There are gifts which I will gladly live with. Others are more challenging. Supreme acting skill is required to produce a gracious "thank you", resolutely focusing on the old maxim, "It's the thought that counts."
When I started hearing about people refusing gifts, taking gifts back to the store for exchange, re-gifting gifts, and even selling them, I was shocked. How could they do such a monstrous, callous thing? But I was also envious. Imagine the freedom! If I don't like, need, or want something, down the road it goes.
A grandmother named Helen put things into place for me. She was from a large family, and enjoyed a close relationship with numerous grandchildren, nephews and nieces, who often presented her with gifts. Some of them were quite expensive. "I tell them that I am delighted that they wished to honor me this way, and I will enjoy their gift for a while. Then I will pass it on to someone else who can enjoy it. Otherwise, I would have no space to put anything."

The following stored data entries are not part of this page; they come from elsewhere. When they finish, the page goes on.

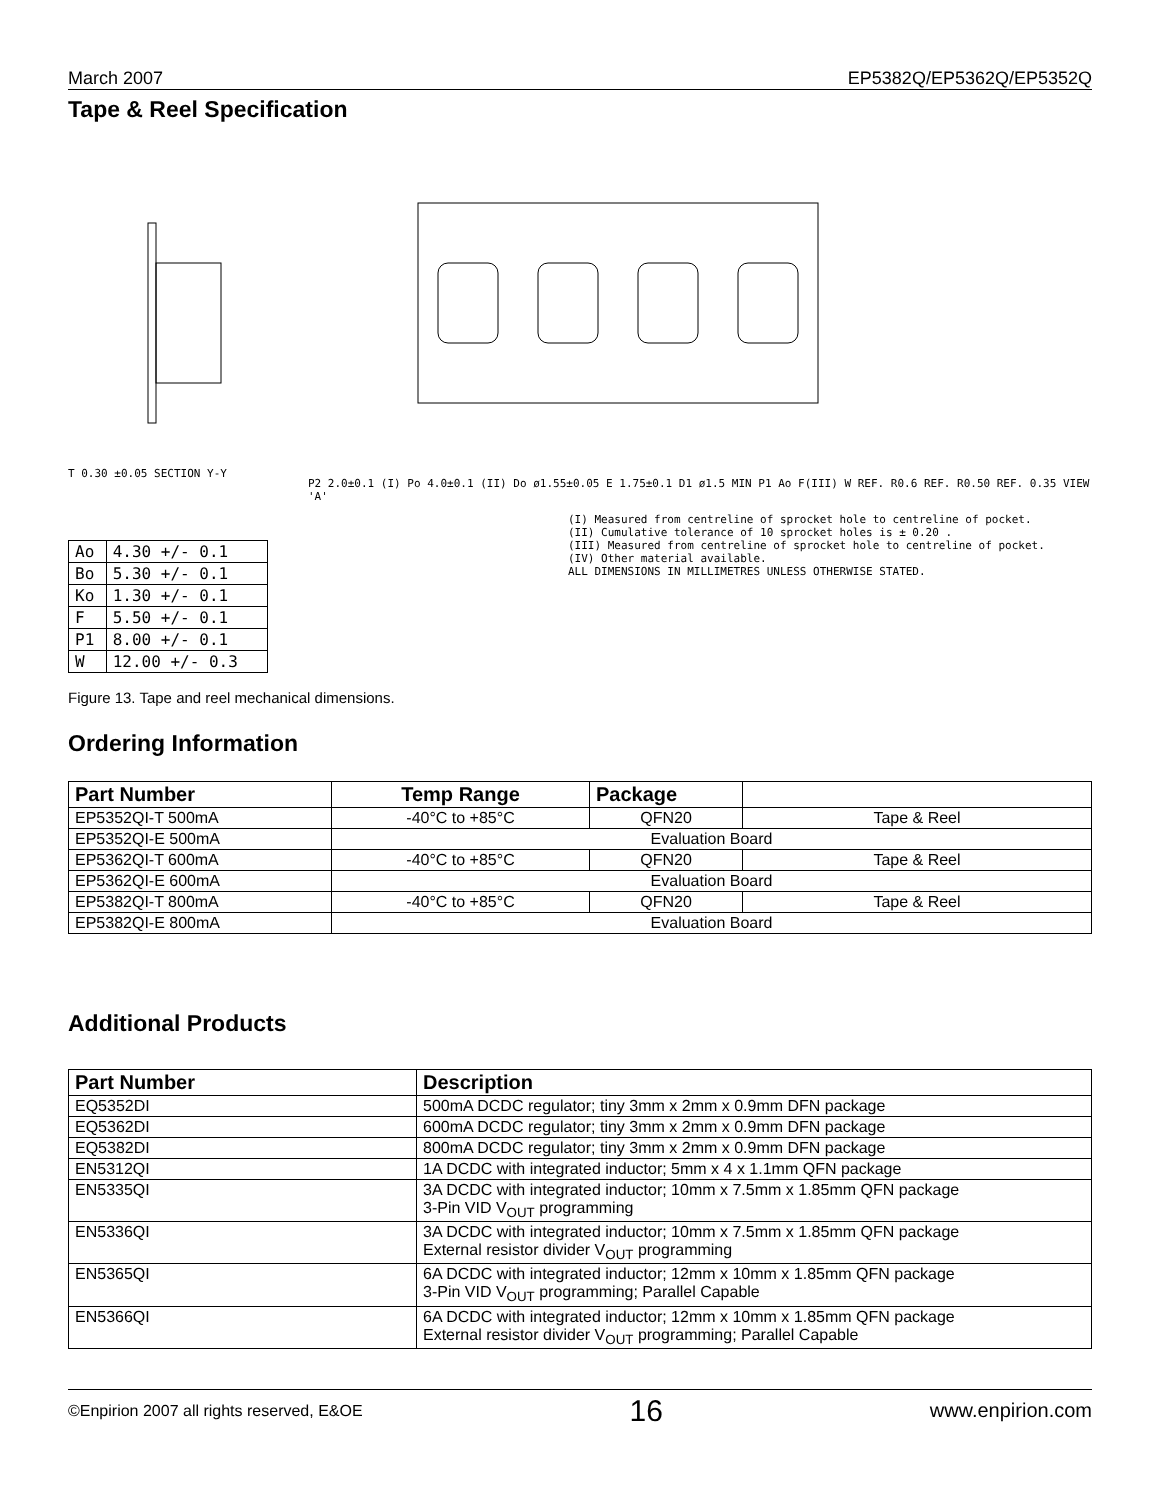March 2007 EP5382Q/EP5362Q/EP5352Q
Tape & Reel Specification
T 0.30 ±0.05 SECTION Y-Y
| Ao | 4.30 +/- 0.1 |
| Bo | 5.30 +/- 0.1 |
| Ko | 1.30 +/- 0.1 |
| F | 5.50 +/- 0.1 |
| P1 | 8.00 +/- 0.1 |
| W | 12.00 +/- 0.3 |
P2 2.0±0.1 (I) Po 4.0±0.1 (II) Do ø1.55±0.05 E 1.75±0.1 D1 ø1.5 MIN P1 Ao F(III) W REF. R0.6 REF. R0.50 REF. 0.35 VIEW 'A'
(I) Measured from centreline of sprocket hole to centreline of pocket.
(II) Cumulative tolerance of 10 sprocket holes is ± 0.20 .
(III) Measured from centreline of sprocket hole to centreline of pocket.
(IV) Other material available.
ALL DIMENSIONS IN MILLIMETRES UNLESS OTHERWISE STATED.
Figure 13. Tape and reel mechanical dimensions.
Ordering Information
| Part Number | Temp Range | Package | |
| --- | --- | --- | --- |
| EP5352QI-T 500mA | -40°C to +85°C | QFN20 | Tape & Reel |
| EP5352QI-E 500mA | Evaluation Board | | |
| EP5362QI-T 600mA | -40°C to +85°C | QFN20 | Tape & Reel |
| EP5362QI-E 600mA | Evaluation Board | | |
| EP5382QI-T 800mA | -40°C to +85°C | QFN20 | Tape & Reel |
| EP5382QI-E 800mA | Evaluation Board | | |
Additional Products
| Part Number | Description |
| --- | --- |
| EQ5352DI | 500mA DCDC regulator; tiny 3mm x 2mm x 0.9mm DFN package |
| EQ5362DI | 600mA DCDC regulator; tiny 3mm x 2mm x 0.9mm DFN package |
| EQ5382DI | 800mA DCDC regulator; tiny 3mm x 2mm x 0.9mm DFN package |
| EN5312QI | 1A DCDC with integrated inductor; 5mm x 4 x 1.1mm QFN package |
| EN5335QI | 3A DCDC with integrated inductor; 10mm x 7.5mm x 1.85mm QFN package 3-Pin VID V<sub>OUT</sub> programming |
| EN5336QI | 3A DCDC with integrated inductor; 10mm x 7.5mm x 1.85mm QFN package External resistor divider V<sub>OUT</sub> programming |
| EN5365QI | 6A DCDC with integrated inductor; 12mm x 10mm x 1.85mm QFN package 3-Pin VID V<sub>OUT</sub> programming; Parallel Capable |
| EN5366QI | 6A DCDC with integrated inductor; 12mm x 10mm x 1.85mm QFN package External resistor divider V<sub>OUT</sub> programming; Parallel Capable |
©Enpirion 2007 all rights reserved, E&OE 16 www.enpirion.com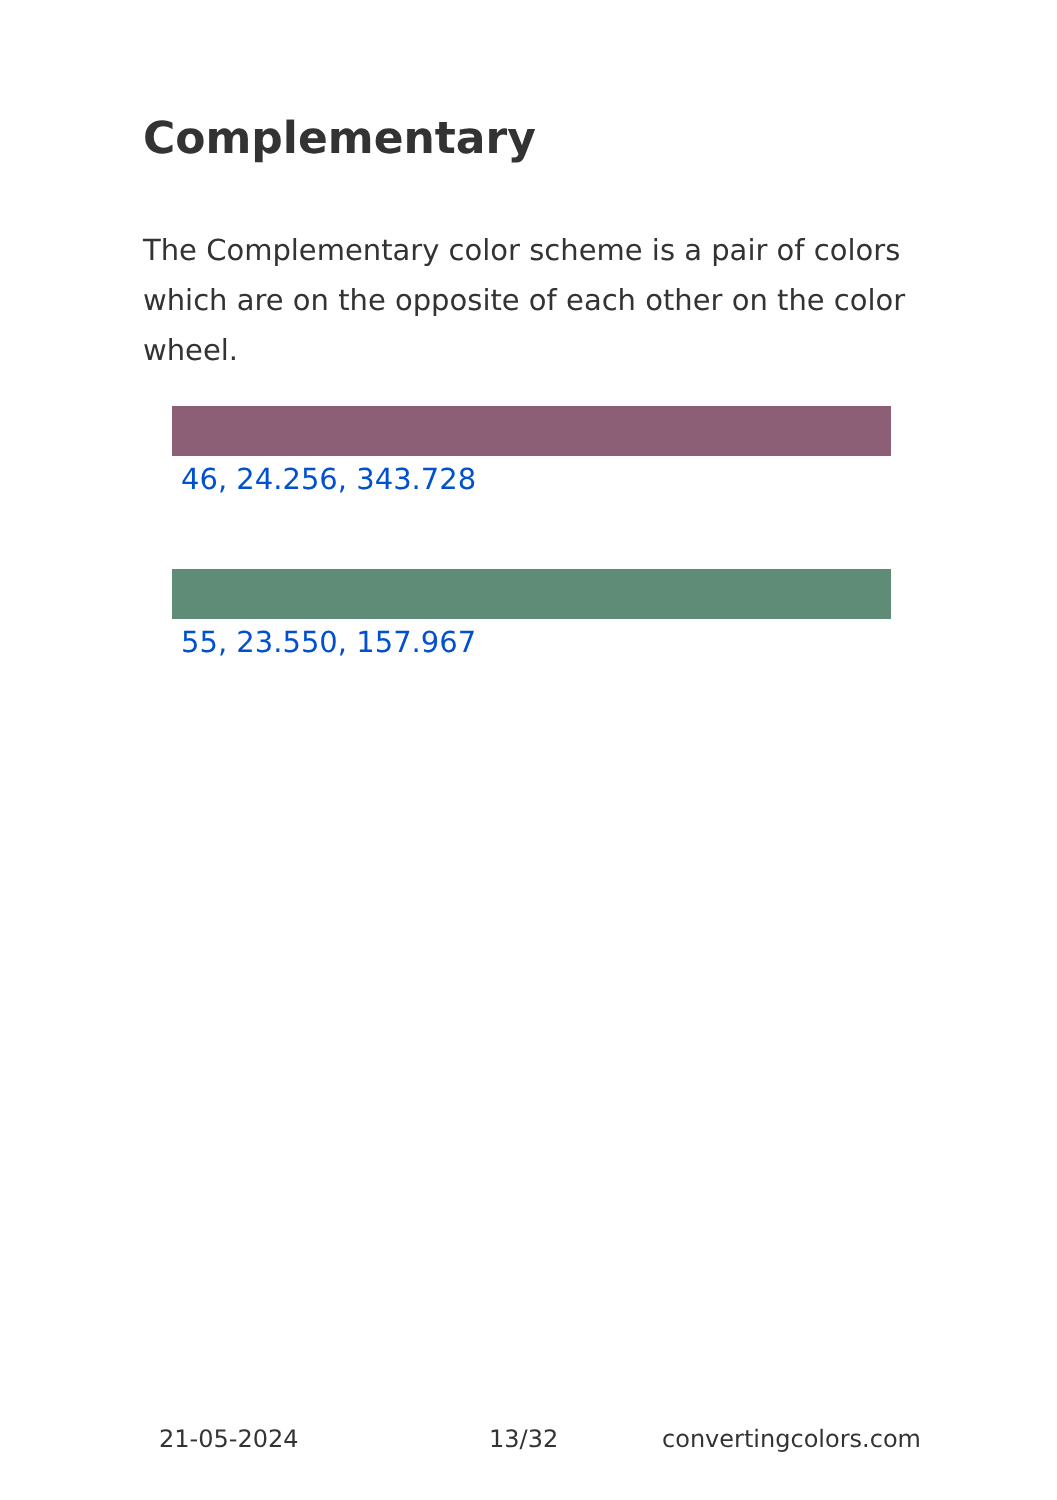Complementary
The Complementary color scheme is a pair of colors which are on the opposite of each other on the color wheel.
46, 24.256, 343.728
55, 23.550, 157.967
21-05-2024 13/32 convertingcolors.com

I decided that if she could do it without eternally alienating her loved ones, I could do it too. A gift has no strings attached. If it does, then it is not a gift, but a fish hook which digs deeper and deeper over time. The donor may expect the gift to be reciprocated, to be used in a certain way, or to become a permanent fixture in the recipient's life. What started out as a token of love can easily become an instrument of emotional blackmail.
Recently, one of my friends was distressed because she had received a gift she did not like from someone she cared about deeply. She said she could not bear the thought of hurting the donor's feelings by letting her know. I told her that she had a choice: risk hurting the feelings of the donor, or risk recurring resentment every time she used the gift. Then, for the record, I added that anything I gave her was hers absolutely, and she was free to use it, junk it, give it away, sell it - whatever would give her the most satisfaction. All I asked is that she give me the benefit of the doubt and believe that my intentions were good.
If it impolite to sell something I received as a gift? Yes. However, manners aren't everything.
Learn more about this author, Christine G..
Click here to send this author comments or questions.
Is it impolite to sell something you received as a gift
The possibility that you can receive an unwanted gift is there. We've all had times where it was Christmas, your relatives are exchanging gifts, and Your Grandma gives you a set of dish towels that would not match up with the theme you have going on in your kitchen and your aunt gives you some perfume that you're highly allergic to.
Because you would not want to hurt their feelings you politely smile and thank them for the gift. After you receive this gift it is yours and you can do whatever it is you want with it. However, be honest with your friends and relatives when they ask you how you're enjoying the gift. Tell them the truth. If the gift is somewhere lost in the Bermuda triangle called your closet or somewhere collecting dust let them know that you don't have a need to use it as of yet.
If you decide to sell your loved ones gift they gave you, you have a right to do it. If they become angry, they'll get over it in time. It's always a good idea to drop hints. talk to your loved ones about what you desire and could use. Unless they're genuine psychics, no one can read minds. So start dropping those hints around your birthday and holidays.
Surprises are good, but don't expect the hint you gave to be in that gift bag when you look in it on your birthday or at Christmas. Don't be disappointed, at least you tried. The economy isn't all that great and jobs are scarce. People can only give gifts that they can afford and if you receive it, understand that it's the thought that counts.
I know some people who've re-wrapped gifts after they have received them and given them to other friends or family members and even though I believe you can do whatever you want with your gifts, I have a slight problem with recycling gifts and passing them on. If it's something you choose to do, go for it, just make sure you have a good explanation to give to the relative who originally have given you that gift and heard it through the grapevine that you've re-wrapped it and gave it to your cousin.
Personally, I'm allergic to walnuts, and once I received a box of chocolate covered walnuts for Christmas, I didn't have a problem giving them to another relative who loved chocolate covered walnuts. Although I passed them on, I didn't give it as a gift.
It isn't impolite to sell anything that belongs to you. So sell those unwanted things or donate them to a charity. With this economy, and the desperate need for money, your relatives and friends will understand.